There is a point in the sci-fi classic, The Matrix, when the newly recruited hero, Neo, is in the subway under pursuit from the seemingly unstoppable villain, Agent Smith.
Our hero, who has struggled for belief until now, rather than take the logical course of action and run, stands his ground in the face of impossible odds. His mentor Morpheus, who is observing from afar, comes to a realisation about Neo and gasps, “He is beginning to believe.”
Today, in a thrilling game against South Africa, it seems Pakistan, too, stood their ground and found some self-belief. The stars, of course, were the fast bowlers.
Defending another mediocre total, the seamers were tremendous in their defense; bowling with bounce, swing, and accuracy, as they shook the South African batting to its core.
Credit must go to the skipper Misbah-ul-Haq for once again defending a below par total, with intelligent use of his resources through tight field-settings. Credit must also go to the team for not losing hope after South Africa took command of the chase with an aggressive start.
Coach Waqar Younis has worked hard on improving the bowling lengths of his young charges, and the result was an exceptional performance.
While Waqar has been criticised for using Rahat Ali instead of Yasir Shah as the fifth bowler, the decision has paid off so far. Rahat Ali is improving all the time, has been a key element in three Pakistan victories; his unplayable yorker was the delivery of the day.
|Quinton de Kock wears a wry smile after falling to a bouncy Irfan delivery. —AP|
But where management is to be commended for Pakistan’s efforts in the field, they must explain their mistreatment of Sarfraz Ahmed.
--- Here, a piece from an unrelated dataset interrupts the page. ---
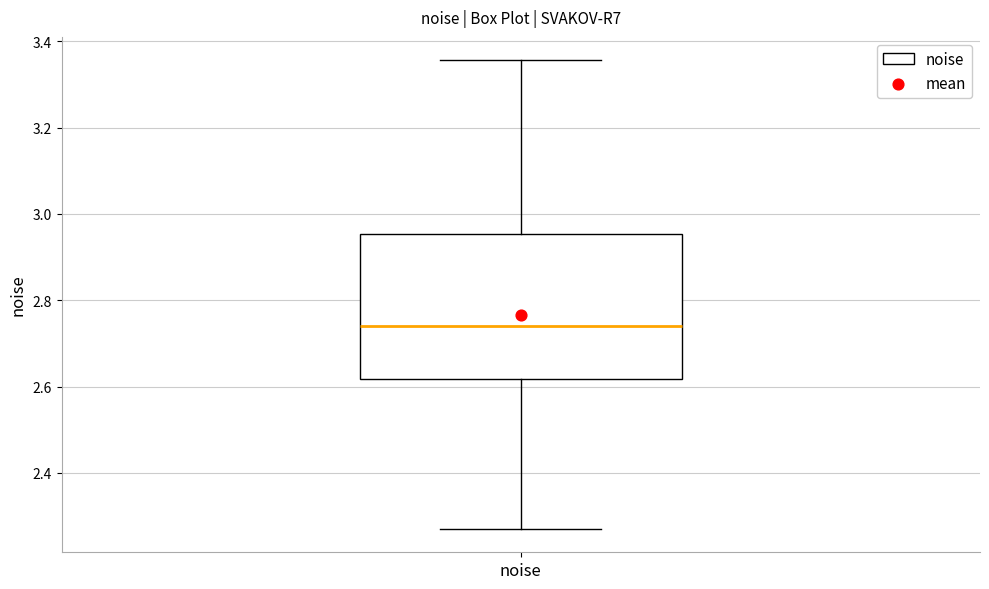

Transcribe this box plot: give where the median line is, the range the box spans, and where the two whiskers end, as read against the y-axis. The values are not printed on the chart, so give them approximately, as read against the axis.

median 2.74, box 2.62 to 2.96, whiskers 2.28 to 3.36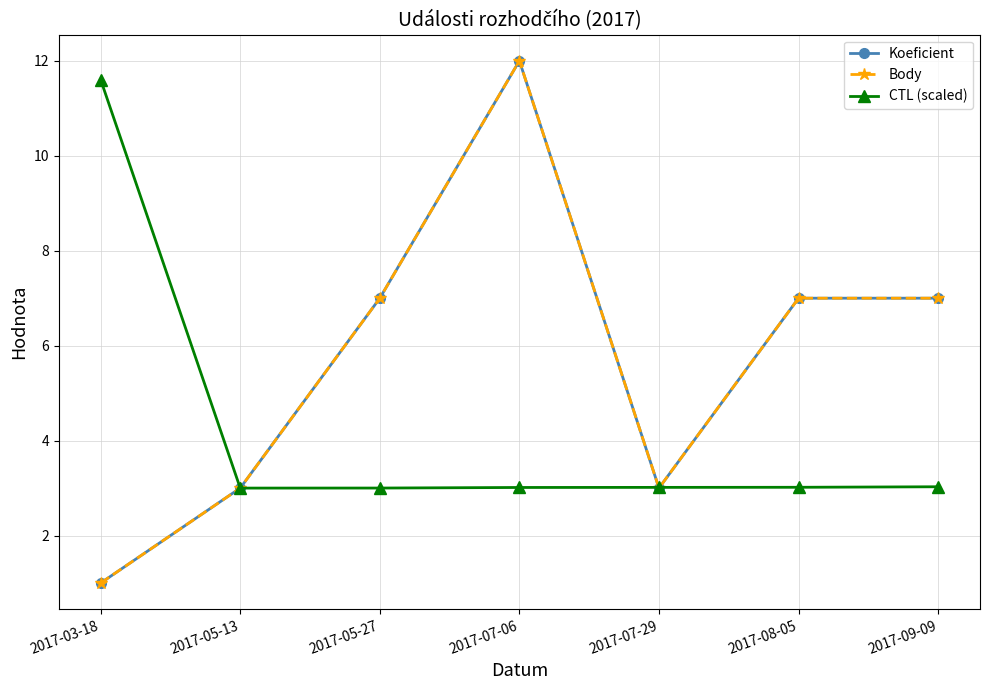

Is this an area chart (filled region under the line)?

No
Sarfraz’s innings was like the introduction of broadband to a team stuck on dial-up.
Though not always aggressive, he maintained intent with his body language by staying consistently on the front foot. It was a welcome change for Pakistan to have a top order batsman on the prowl for any scoring opportunities every delivery.
As a result, South Africa grew more defensive, allowing Pakistan more opportunities to score.
Supported well by Younis Khan and some perplexing bowling decisions by South African skipper AB de Villiers, Sarfraz helped Pakistan reach 90/1 at the end of 16 overs. Yes, Pakistan. Yes, against South Africa. Yes, a run rate of 5.62.
By the time the wicketkeeper-batsman made a fatal mistake, Pakistan were sitting on top of an excellent platform. The magic from Sarfraz was especially impressive considering that he had had no match practice before being asked to face the might of South Africa. With the odds against him, it was also a curious sight that Shehzad did not take the responsibility of facing the first ball of the innings.
It is unfortunate to note that the wicketkeeper had been on the receiving end of friendly fire from his own management.
Considering that the specialist wicketkeeper hadn’t been in the greatest of forms with the bat or gloves in Australia, the decision to have him sit out in favour of Umar Akmal was a decision one could accept, at least initially. However, the recent statements regarding Sarfraz by both captain and coach are anything but acceptable.
Responding to Ramiz Raja’s comment that Pakistan should think outside of the box by opening with Sarfraz, Misbah sarcastically asked if that meant they should start their innings with tailender Mohammad Irfan.
Sarfraz's captain certainly did not do his confidence any favours by comparing his batting to the eleventh-best batsman in the order.
Is the young keeper to understand that his career hinges on a handful of World Cup matches?
Worse still were Waqar’s comments, who not only suggested that Sarfraz lacked the technique to open in Australia (of course, with Nasir Jamshed’s watertight defense in his mind), but that opening in the World Cup could end Sarfraz’s career.
Although stress can cause such gaffes, the comments were disappointing.
Take a look: The Waqar doublespeak
Sarfraz responded in the best way possible today.
He was incredible on the field, and was the difference between the two teams – in fact, he ended up snaring six victims, thus breaking the record of most catches by a Pakistani wicketkeeper. His inclusion also meant that Pakistan had freed up Umar Akmal, who is one of our better ground fielders.
Hopefully things have been clarified to Sarfraz by the management, who all things considered, are doing a commendable job leading an inexperienced team that has been recovering from an endless number of catastrophes.
To win the three knockout games, Pakistan must improve in how it recovers from the loss of a wicket.
At the time of Sarfraz’s dismissal, Pakistan’s run rate stood at a healthy 5.47. But they then began a consolidation process where the RR dropped to below 5. While the caution is understandable (considering the fragility of the batting lineup), Pakistan has to find some way to keep the momentum flowing, especially after an excellent start.
There will be a time when Pakistan will need to score at least 300 against a Test playing nation, and they must be ready when that moment comes.
For now though, for the first time in the World Cup, Pakistan will actually enjoy the long break between matches.